TASK DETAILS: Which of the lines below include "Anunțuri"? Each one should be copied out.

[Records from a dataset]
- Opening Delimiter -

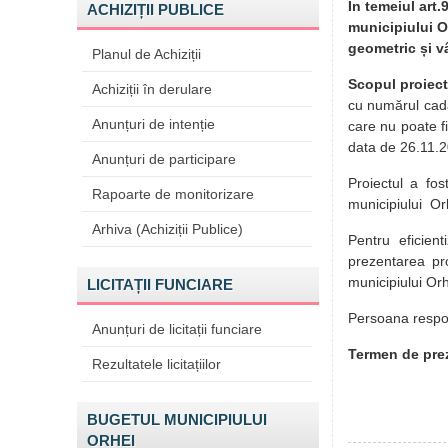
În temeiul art.
ACHIZIȚII PUBLICE
municipiului Or
geometric și v
Planul de Achiziții
Scopul proiect
Achiziții în derulare
cu numărul cada
Anunțuri de intenție
care nu poate f
data de 26.11.
Anunțuri de participare
Proiectul a fos
Rapoarte de monitorizare
municipiului O
Arhiva (Achiziții Publice)
Pentru eficient
prezentarea pro
municipiului Or
LICITAȚII FUNCIARE
Persoana respon
Anunțuri de licitații funciare
Termen de prez
Rezultatele licitațiilor
BUGETUL MUNICIPIULUI
ORHEI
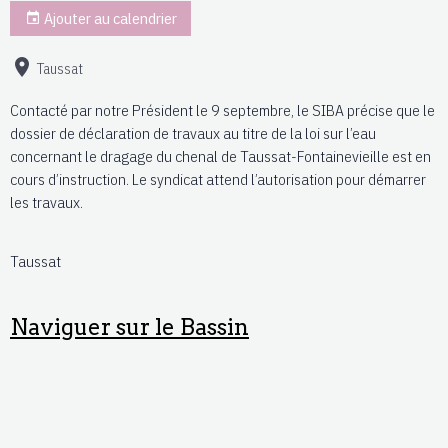
Ajouter au calendrier
Taussat
Contacté par notre Président le 9 septembre, le SIBA précise que le
dossier de déclaration de travaux au titre de la loi sur l’eau
concernant le dragage du chenal de Taussat-Fontainevieille est en
cours d’instruction. Le syndicat attend l’autorisation pour démarrer
les travaux.
Taussat
Naviguer sur le Bassin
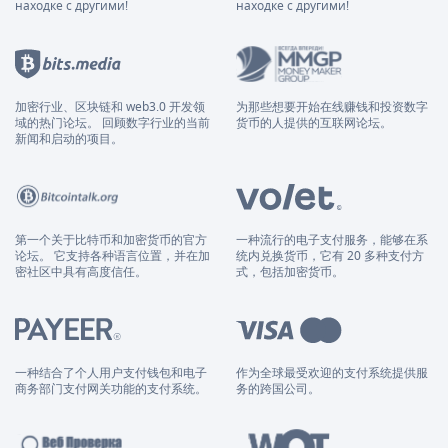
находке с другими!
находке с другими!
加密行业、区块链和 web3.0 开发领
为那些想要开始在线赚钱和投资数字
域的热门论坛。 回顾数字行业的当前
货币的人提供的互联网论坛。
新闻和启动的项目。
第一个关于比特币和加密货币的官方
一种流行的电子支付服务，能够在系
论坛。 它支持各种语言位置，并在加
统内兑换货币，它有 20 多种支付方
密社区中具有高度信任。
式，包括加密货币。
一种结合了个人用户支付钱包和电子
作为全球最受欢迎的支付系统提供服
商务部门支付网关功能的支付系统。
务的跨国公司。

- Closing Delimiter -

RESULT BELOW:
Anunțuri de intenție
Anunțuri de participare
Anunțuri de licitații funciare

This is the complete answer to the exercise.